At the end I end up with this:

['Haiku', '5 *', '7 *', '5 *', '', 'Limerick', '8 A', '8 A', '5 B', '5 B', '8 A']

My problem is that this is one big list, and the elements of the list are attached together, like '5 *' or '8 A'. I honestly don't know where to start and thats why I need some guidance into what to do for those two problems. Any help would be greatly appreciated.

CodePudding user response：

When you see an empty line : don't add it, save the tmp list you've been filling, and continue

lst = []
with open('test.txt') as small_pf:
    tmp_list = []
    for line in small_pf:
        line = line.rstrip("\n")
        if line == "":
            lst.append(tmp_list)
            tmp_list = []
        else:
            tmp_list.extend(line.split())

    if tmp_list:  # add last one
        lst.append(tmp_list)

print(lst)
# [['Haiku', '5', '*', '7', '*', '5', '*'],
#  ['Limerick', '8', 'A', '8', 'A', '5', 'B', '5', 'B', '8', 'A']]

CodePudding user response：

First split the file into sections on blank lines (\n\n), then split each section on any whitespace (newlines or spaces).

lst = [section.split() for section in small_pf.read().split('\n\n')]

Result:

[['Haiku', '5', '*', '7', '*', '5', '*'],
 ['Limerick', '8', 'A', '8', 'A', '5', 'B', '5', 'B', '8', 'A']]

CodePudding user response：

Solution without using extra modules

small_pf = small_pf.readlines()
result = []
tempList = []
for index,line in enumerate(small_pf):
  if line == "\n" or index == len(small_pf) -1:
    result.append(tempList.copy())
    del tempList[:]
  else:
    for value in line.strip("\n").split():
      tempList.append(value)
result

Solution with module

You can use regex to solve your problem:

import re
small_pf = small_pf.read()
[re.split("\s|\n", x) for x in re.split("\n\n", small_pf)]

Output

[['Haiku', '5', '*', '7', '*', '5', '*'],
 ['Limerick', '8', 'A', '8', 'A', '5', 'B', '5', 'B', '8', 'A']]

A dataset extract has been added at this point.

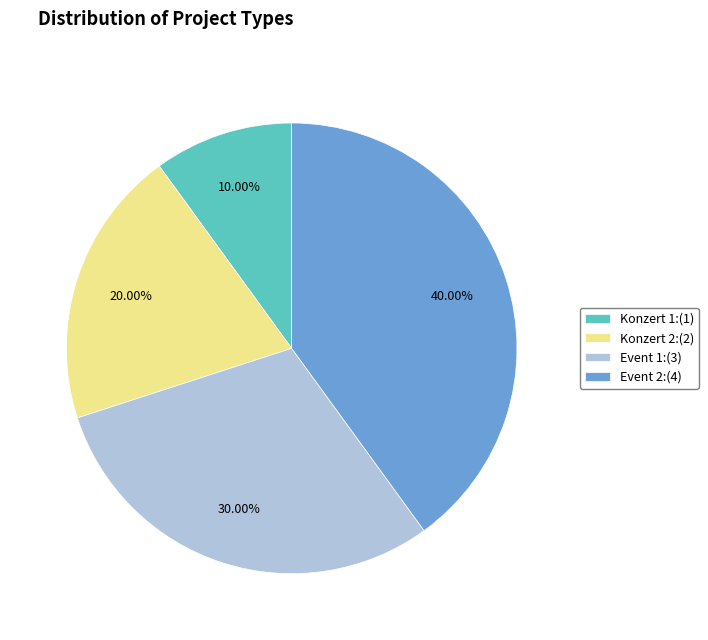

Is it true that Konzert 1 is 10% of the pie?

True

CodePudding user response：

This approach assumes that a line either starts with a character that is a decimal value or a nondecimal value. Moreover, it assumes that if it starts with a nondecimal value that this should start a new list with the line (as a string, without any trailing whitespace) as the first element. If subsequent lines start with a decimal value, these are stripped of trailing whitespace, and parts of the line (determined by separation from a space) are added as elements in the most recently created list.

lst = []
with open("blankpaper.txt") as f:
    for line in f:
        # ignore empty lines 
        if line.rstrip() == '':
            continue
        if not line[0].isdecimal():
            new_list = [line.rstrip()]
            lst.append(new_list)
            continue
        new_list.extend(line.rstrip().split(" "))

print(lst)

Output

[['Haiku', '5', '*', '7', '*', '5', '*'], ['Limerick', '8', 'A', '8', 'A', '5', 'B', '5', 'B', '8', 'A']]

I hope this helps. If there are any questions, please let me know.